What Does Exodus 14:5 Mean?
Verse-by-verse commentary and theological analysis
Exodus 14:5 Commentary
When the king of Egypt was told that the people had fled, the mind of Pharaoh and his servants was changed toward the people, and they said, "What is this we have done, that we have let Israel go from serving us?" The reversal in verse 5 is striking: days after the Passover night when Pharaoh urgently begged Israel to leave (Exodus 12:31-32), Egypt's king has changed his mind.
The word "fled" (Hebrew: barachu, they fled/ran away) is Egypt's reframing of the departure: what the midnight release spoke of as an authorized going-out, Egypt's court now calls a flight. The authorized departure is retrospectively reclassified as an escape, and the mind-change that the reclassification produces makes pursuit seem justified.
"The mind of Pharaoh and his servants was changed" (Hebrew: nehepaich levav, the heart was turned) is the verse's most theologically precise statement: the YHWH-hardening (verse 4) works through a genuine psychological reversal in Pharaoh and his servants.
The hardening is not external compulsion that bypasses Pharaoh's will; it is a turning of the heart that works through Pharaoh's own grief, pride, and economic interests. The "what have we done?" is genuine royal regret: Egypt has lost its primary labor force, and the midnight emotional decision to release Israel now looks, in the daylight of economic calculation, like a catastrophic policy failure.

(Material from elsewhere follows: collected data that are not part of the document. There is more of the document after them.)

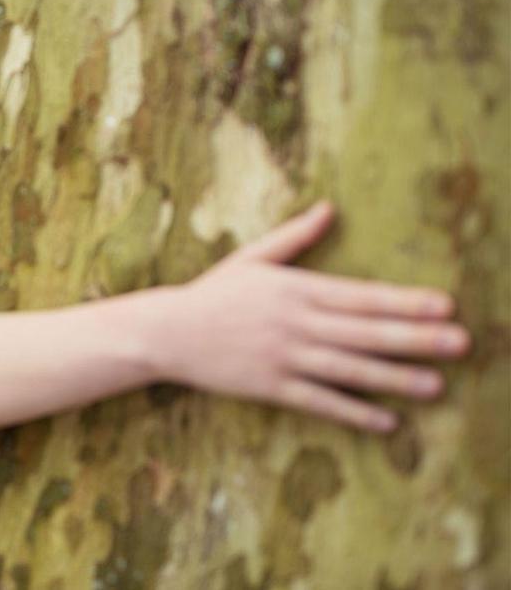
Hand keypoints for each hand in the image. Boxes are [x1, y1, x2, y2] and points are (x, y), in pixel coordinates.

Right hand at [147, 201, 470, 432]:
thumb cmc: (212, 292)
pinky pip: (320, 401)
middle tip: (461, 343)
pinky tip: (387, 421)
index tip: (444, 304)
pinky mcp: (270, 387)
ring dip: (395, 378)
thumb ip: (295, 237)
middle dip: (416, 338)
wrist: (168, 332)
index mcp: (295, 289)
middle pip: (365, 332)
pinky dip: (354, 412)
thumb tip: (330, 208)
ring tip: (436, 385)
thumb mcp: (252, 258)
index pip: (361, 295)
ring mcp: (283, 357)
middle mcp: (295, 323)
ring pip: (349, 369)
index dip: (404, 301)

"We have let Israel go from serving us": the economic framing of Israel's release is the hardening's logical entry point. Pharaoh's grief over his firstborn initially overrode the economic consideration; as grief recedes and economic reality asserts itself, the "serving us" loss dominates. The people Israel (Hebrew: the word is used both for the nation and the act of service) who "served" Egypt are now gone. The labor force that built the supply cities is walking away. The economic calculation, combined with YHWH's hardening, produces the pursuit decision.